#### SET OF TASKS
[A] List every symbol that the card-probability passage introduces with the word "denote."
[B] Reproduce the card-probability passage word for word, starting at "So, since you" and ending at "green cards received.".

#### SUPPLIED TEXT
□ □ □

However, although linearity of expectation is valid, even with dependent events, it can sometimes be challenging to use your intuition to originate such an elegant answer.

So, this response describes what to do, if your intuition is not developed enough to originate a linearity of expectations solution. The analysis here will resemble the analysis suggested by the OP (i.e. original poster).


For $~k \in \{0,1,2,\cdots,10\},~$ let $~f(k)~$ denote the probability that the $~40~$ cards contain exactly $~k~$ yellow cards.

Then,

$$f(k) = \frac{\binom{10}{k}\binom{70}{40-k}}{\binom{80}{40}}.$$

Let $~T~$ denote $\displaystyle ~\sum_{k=6}^{10} ~f(k).$

So, since you are given that there were at least $~6~$ cards received in the $~40~$ cards, the expected number of yellow cards received is

$$\frac{\sum_{k=6}^{10} k \times f(k)}{T}. \tag1 $$

Assuming that I am interpreting the original posting correctly, this portion of my answer agrees with the Math indicated by the OP.


For $~k~ \in \{0,1,2,\cdots,10\},$
and for $~s~ \in \{0,1,2,\cdots,10\},$

Let $~g(k,s)~$ denote the probability that there were exactly $~k~$ yellow cards received and (simultaneously) exactly $~s~$ green cards received.

Then,

$$g(k,s) = \frac{\binom{10}{k}\binom{10}{s}\binom{60}{40 - [s + k]}}{\binom{80}{40}}.$$


Let $~a(s)~$ denote the probability that there were exactly $~s~$ green cards received, under the assumption that there were at least $~6~$ yellow cards received.

□ □ □

#### DATASET EXTRACT
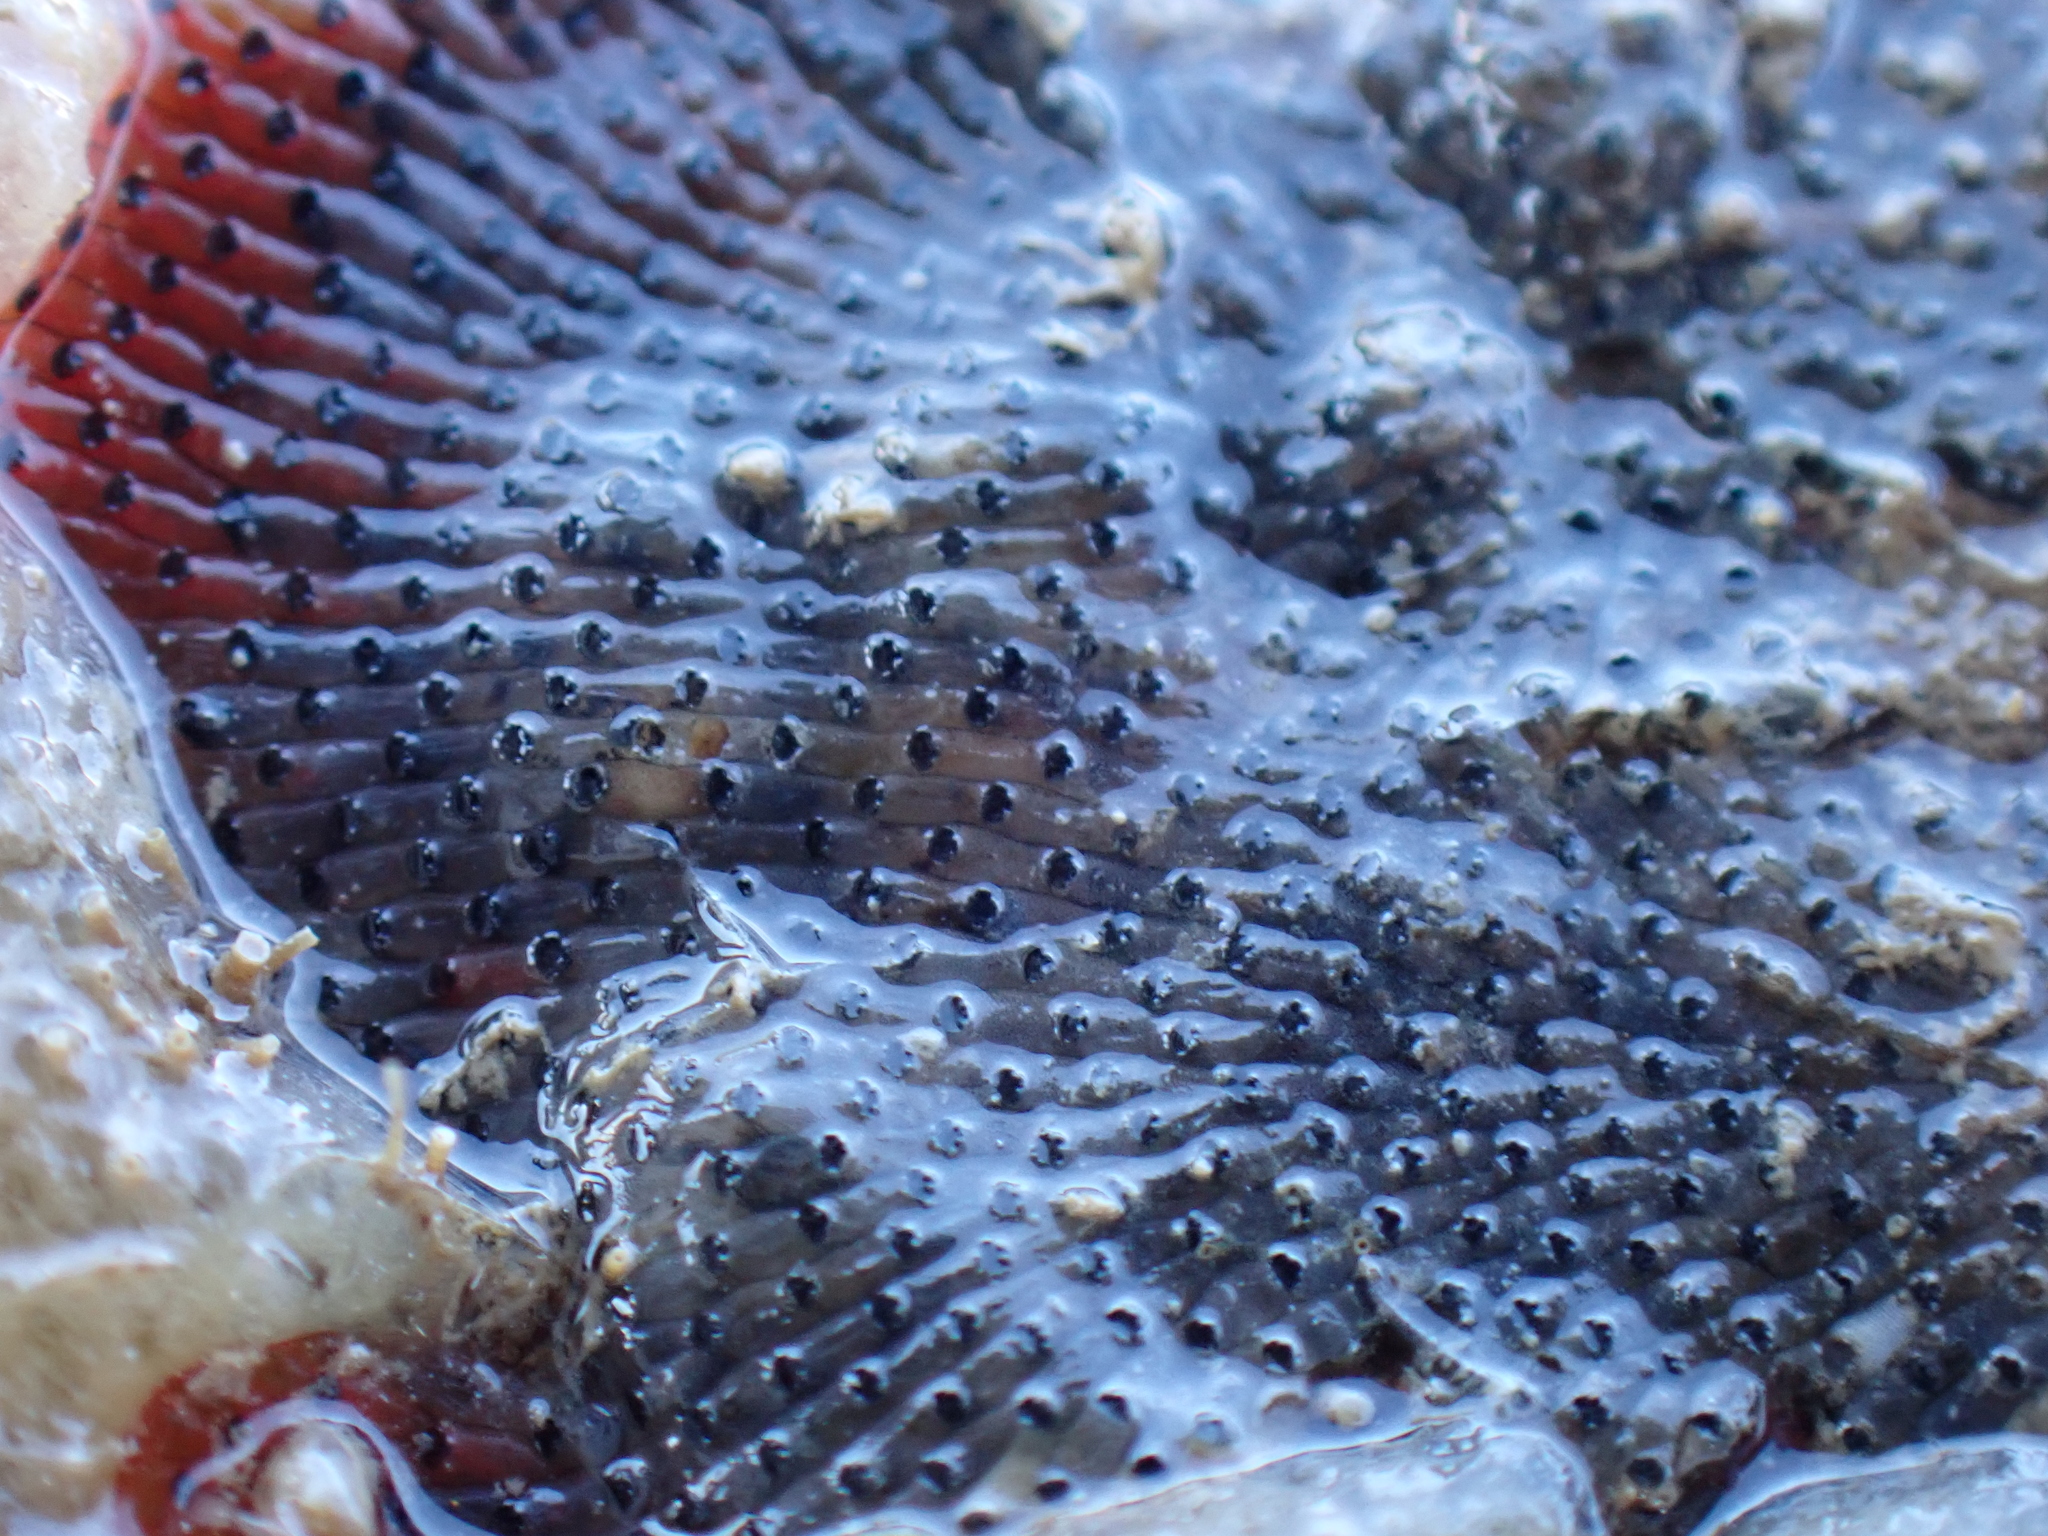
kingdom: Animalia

□ □ □

#### ANSWER SET
[A] f(k), T, g(k,s), a(s)

[B]
So, since you are given that there were at least $~6~$ cards received in the $~40~$ cards, the expected number of yellow cards received is

$$\frac{\sum_{k=6}^{10} k \times f(k)}{T}. \tag1 $$

Assuming that I am interpreting the original posting correctly, this portion of my answer agrees with the Math indicated by the OP.


For $~k~ \in \{0,1,2,\cdots,10\},$
and for $~s~ \in \{0,1,2,\cdots,10\},$

Let $~g(k,s)~$ denote the probability that there were exactly $~k~$ yellow cards received and (simultaneously) exactly $~s~$ green cards received.